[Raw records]

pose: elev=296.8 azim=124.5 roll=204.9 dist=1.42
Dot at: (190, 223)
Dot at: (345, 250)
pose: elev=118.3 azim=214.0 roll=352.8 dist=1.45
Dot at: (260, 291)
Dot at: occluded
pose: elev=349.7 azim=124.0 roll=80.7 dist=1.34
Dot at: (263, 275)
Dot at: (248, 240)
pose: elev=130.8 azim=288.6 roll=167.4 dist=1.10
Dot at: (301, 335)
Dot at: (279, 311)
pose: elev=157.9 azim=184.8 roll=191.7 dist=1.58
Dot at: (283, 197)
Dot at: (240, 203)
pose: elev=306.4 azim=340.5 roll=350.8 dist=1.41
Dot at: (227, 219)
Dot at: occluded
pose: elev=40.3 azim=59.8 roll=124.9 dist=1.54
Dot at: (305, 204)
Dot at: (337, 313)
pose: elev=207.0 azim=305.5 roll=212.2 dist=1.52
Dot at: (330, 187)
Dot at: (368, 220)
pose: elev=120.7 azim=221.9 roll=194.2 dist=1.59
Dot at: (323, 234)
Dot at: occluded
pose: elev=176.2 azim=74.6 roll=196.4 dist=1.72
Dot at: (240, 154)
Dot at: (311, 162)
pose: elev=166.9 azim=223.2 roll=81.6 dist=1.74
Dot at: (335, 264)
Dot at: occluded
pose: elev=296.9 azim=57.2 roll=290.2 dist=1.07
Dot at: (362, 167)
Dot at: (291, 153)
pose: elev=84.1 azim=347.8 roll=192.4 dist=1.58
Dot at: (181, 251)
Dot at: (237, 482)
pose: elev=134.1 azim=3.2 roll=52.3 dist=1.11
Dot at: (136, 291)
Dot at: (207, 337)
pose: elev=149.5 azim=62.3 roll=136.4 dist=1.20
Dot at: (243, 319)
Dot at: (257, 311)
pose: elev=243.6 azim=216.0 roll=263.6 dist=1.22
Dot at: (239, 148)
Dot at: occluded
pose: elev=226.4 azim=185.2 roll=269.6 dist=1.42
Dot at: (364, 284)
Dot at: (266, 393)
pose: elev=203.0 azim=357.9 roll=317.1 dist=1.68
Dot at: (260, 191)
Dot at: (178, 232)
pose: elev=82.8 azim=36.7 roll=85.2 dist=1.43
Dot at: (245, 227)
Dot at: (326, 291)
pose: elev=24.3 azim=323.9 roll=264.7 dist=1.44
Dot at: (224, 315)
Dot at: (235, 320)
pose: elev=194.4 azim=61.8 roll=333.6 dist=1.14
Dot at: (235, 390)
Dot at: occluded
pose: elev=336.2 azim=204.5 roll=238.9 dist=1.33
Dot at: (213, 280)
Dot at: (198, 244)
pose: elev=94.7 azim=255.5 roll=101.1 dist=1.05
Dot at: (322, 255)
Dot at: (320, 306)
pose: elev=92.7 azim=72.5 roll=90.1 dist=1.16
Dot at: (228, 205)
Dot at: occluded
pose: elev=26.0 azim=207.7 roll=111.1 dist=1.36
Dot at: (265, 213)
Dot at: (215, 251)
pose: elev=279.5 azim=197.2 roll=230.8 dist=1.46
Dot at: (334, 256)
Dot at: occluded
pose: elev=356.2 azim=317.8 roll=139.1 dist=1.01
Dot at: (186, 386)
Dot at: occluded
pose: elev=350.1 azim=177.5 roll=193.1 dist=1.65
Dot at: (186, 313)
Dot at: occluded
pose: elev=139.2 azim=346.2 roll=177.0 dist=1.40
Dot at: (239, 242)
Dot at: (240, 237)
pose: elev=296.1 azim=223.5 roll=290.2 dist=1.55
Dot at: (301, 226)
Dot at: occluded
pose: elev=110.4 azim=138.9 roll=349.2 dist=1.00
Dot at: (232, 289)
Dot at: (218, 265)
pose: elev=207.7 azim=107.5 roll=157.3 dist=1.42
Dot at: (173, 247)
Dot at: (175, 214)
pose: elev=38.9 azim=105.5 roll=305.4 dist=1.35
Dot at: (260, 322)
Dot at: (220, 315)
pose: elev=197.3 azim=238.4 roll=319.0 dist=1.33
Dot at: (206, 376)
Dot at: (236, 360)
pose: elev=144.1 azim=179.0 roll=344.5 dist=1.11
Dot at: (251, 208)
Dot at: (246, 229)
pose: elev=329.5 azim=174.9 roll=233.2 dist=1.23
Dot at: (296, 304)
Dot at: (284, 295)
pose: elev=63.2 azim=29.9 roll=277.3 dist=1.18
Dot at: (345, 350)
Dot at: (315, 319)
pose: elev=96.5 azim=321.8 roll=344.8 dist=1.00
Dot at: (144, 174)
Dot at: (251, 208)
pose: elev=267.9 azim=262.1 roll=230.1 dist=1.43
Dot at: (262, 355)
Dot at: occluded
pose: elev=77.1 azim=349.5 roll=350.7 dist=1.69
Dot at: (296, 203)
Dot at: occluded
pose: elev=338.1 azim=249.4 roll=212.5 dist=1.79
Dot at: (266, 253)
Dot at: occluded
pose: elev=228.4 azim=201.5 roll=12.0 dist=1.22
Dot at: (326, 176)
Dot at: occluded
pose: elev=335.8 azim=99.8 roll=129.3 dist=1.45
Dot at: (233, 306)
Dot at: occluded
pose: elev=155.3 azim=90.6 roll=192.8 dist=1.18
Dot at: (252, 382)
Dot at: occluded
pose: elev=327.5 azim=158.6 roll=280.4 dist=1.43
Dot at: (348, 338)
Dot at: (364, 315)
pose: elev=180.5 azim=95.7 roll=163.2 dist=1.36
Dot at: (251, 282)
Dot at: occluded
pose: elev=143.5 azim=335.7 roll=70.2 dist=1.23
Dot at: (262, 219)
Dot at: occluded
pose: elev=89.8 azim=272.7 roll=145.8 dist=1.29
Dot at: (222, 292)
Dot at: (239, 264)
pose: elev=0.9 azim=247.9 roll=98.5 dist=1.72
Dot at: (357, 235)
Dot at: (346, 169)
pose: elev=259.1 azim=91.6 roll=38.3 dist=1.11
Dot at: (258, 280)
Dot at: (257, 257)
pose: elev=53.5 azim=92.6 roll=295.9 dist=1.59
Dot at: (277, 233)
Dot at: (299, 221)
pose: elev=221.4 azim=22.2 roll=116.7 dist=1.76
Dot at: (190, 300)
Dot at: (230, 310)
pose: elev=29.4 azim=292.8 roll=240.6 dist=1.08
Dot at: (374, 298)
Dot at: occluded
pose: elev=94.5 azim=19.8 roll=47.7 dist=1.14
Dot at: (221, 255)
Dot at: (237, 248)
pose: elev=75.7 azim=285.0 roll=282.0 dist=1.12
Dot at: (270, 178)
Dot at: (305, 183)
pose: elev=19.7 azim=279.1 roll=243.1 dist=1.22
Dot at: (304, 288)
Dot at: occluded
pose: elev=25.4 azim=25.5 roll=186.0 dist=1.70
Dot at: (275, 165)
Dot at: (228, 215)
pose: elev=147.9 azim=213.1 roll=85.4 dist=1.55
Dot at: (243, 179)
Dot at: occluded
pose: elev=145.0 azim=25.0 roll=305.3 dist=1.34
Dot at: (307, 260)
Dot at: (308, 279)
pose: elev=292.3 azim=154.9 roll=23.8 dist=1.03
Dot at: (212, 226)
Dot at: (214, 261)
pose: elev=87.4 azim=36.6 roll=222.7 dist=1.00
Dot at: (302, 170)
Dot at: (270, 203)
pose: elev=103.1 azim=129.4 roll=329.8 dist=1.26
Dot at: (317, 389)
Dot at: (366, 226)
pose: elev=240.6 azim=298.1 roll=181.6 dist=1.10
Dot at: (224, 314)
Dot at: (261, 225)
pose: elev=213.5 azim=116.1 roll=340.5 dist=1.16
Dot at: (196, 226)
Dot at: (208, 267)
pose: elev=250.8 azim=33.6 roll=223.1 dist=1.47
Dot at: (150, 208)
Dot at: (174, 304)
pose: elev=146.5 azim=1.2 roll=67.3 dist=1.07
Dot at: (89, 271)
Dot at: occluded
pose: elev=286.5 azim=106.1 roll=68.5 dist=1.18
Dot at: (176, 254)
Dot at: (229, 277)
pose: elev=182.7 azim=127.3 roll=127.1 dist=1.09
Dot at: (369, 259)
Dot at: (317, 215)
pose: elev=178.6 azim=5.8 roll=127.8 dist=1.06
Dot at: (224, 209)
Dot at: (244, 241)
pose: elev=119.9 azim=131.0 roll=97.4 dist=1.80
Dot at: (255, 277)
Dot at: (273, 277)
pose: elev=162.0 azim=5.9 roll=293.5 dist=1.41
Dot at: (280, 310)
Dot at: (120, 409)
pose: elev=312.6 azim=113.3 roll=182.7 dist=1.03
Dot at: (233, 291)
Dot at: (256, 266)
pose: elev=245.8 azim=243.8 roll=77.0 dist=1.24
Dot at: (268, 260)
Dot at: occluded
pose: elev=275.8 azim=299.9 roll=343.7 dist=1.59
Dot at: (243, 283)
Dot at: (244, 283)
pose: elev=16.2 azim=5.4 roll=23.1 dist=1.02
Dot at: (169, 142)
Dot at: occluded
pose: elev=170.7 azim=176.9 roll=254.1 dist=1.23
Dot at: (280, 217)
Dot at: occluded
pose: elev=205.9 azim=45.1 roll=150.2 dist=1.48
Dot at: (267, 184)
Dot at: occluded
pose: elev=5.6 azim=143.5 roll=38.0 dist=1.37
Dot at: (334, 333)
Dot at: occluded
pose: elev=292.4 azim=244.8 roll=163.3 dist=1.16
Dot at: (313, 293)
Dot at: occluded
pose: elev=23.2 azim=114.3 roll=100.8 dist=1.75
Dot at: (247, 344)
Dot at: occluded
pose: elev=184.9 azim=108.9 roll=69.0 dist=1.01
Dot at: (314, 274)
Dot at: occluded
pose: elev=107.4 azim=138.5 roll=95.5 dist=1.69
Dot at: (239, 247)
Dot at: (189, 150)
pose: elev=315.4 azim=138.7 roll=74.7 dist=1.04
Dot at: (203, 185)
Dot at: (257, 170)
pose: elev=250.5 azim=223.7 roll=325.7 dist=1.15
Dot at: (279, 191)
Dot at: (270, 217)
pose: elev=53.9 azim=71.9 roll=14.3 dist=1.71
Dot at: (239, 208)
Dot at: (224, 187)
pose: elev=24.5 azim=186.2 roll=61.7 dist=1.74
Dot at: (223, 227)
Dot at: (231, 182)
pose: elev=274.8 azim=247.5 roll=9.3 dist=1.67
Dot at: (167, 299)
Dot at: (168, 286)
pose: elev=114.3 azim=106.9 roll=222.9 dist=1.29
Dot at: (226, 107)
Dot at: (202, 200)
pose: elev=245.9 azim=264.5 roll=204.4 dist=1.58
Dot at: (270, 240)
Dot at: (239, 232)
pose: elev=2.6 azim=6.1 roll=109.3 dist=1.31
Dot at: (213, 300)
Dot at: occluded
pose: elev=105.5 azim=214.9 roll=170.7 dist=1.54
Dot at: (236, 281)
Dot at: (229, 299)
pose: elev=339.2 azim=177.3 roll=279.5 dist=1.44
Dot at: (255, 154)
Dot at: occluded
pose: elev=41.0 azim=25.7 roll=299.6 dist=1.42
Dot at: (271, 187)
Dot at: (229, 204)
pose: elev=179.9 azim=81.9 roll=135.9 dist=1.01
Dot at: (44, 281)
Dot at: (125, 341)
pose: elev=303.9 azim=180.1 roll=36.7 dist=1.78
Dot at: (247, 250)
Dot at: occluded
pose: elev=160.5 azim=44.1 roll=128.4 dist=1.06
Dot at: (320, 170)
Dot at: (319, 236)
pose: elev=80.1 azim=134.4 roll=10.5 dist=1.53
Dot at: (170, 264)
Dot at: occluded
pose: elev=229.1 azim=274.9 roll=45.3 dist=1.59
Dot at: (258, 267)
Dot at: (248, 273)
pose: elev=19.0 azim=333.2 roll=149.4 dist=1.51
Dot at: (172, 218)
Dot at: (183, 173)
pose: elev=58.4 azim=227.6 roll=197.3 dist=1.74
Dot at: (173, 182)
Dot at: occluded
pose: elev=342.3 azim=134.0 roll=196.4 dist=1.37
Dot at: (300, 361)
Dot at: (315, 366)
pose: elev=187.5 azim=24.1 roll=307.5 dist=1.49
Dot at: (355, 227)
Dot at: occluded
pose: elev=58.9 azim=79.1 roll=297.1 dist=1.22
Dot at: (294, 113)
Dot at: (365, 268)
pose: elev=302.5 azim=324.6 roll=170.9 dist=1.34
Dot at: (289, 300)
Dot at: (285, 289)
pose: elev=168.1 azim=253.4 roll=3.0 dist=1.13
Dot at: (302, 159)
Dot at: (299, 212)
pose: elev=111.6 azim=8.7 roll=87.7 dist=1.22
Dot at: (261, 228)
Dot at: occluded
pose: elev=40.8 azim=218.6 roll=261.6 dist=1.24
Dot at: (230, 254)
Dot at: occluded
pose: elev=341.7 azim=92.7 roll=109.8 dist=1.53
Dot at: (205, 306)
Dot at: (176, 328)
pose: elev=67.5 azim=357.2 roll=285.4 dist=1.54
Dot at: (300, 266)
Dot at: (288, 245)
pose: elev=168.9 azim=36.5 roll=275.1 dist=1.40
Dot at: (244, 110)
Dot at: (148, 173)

Short problem: Please return, unchanged, the lines from the very first one through the line containing "Dot at: (266, 393)", with both of those lines included.

Solution for this exercise:
pose: elev=296.8 azim=124.5 roll=204.9 dist=1.42
Dot at: (190, 223)
Dot at: (345, 250)
pose: elev=118.3 azim=214.0 roll=352.8 dist=1.45
Dot at: (260, 291)
Dot at: occluded
pose: elev=349.7 azim=124.0 roll=80.7 dist=1.34
Dot at: (263, 275)
Dot at: (248, 240)
pose: elev=130.8 azim=288.6 roll=167.4 dist=1.10
Dot at: (301, 335)
Dot at: (279, 311)
pose: elev=157.9 azim=184.8 roll=191.7 dist=1.58
Dot at: (283, 197)
Dot at: (240, 203)
pose: elev=306.4 azim=340.5 roll=350.8 dist=1.41
Dot at: (227, 219)
Dot at: occluded
pose: elev=40.3 azim=59.8 roll=124.9 dist=1.54
Dot at: (305, 204)
Dot at: (337, 313)
pose: elev=207.0 azim=305.5 roll=212.2 dist=1.52
Dot at: (330, 187)
Dot at: (368, 220)
pose: elev=120.7 azim=221.9 roll=194.2 dist=1.59
Dot at: (323, 234)
Dot at: occluded
pose: elev=176.2 azim=74.6 roll=196.4 dist=1.72
Dot at: (240, 154)
Dot at: (311, 162)
pose: elev=166.9 azim=223.2 roll=81.6 dist=1.74
Dot at: (335, 264)
Dot at: occluded
pose: elev=296.9 azim=57.2 roll=290.2 dist=1.07
Dot at: (362, 167)
Dot at: (291, 153)
pose: elev=84.1 azim=347.8 roll=192.4 dist=1.58
Dot at: (181, 251)
Dot at: (237, 482)
pose: elev=134.1 azim=3.2 roll=52.3 dist=1.11
Dot at: (136, 291)
Dot at: (207, 337)
pose: elev=149.5 azim=62.3 roll=136.4 dist=1.20
Dot at: (243, 319)
Dot at: (257, 311)
pose: elev=243.6 azim=216.0 roll=263.6 dist=1.22
Dot at: (239, 148)
Dot at: occluded
pose: elev=226.4 azim=185.2 roll=269.6 dist=1.42
Dot at: (364, 284)
Dot at: (266, 393)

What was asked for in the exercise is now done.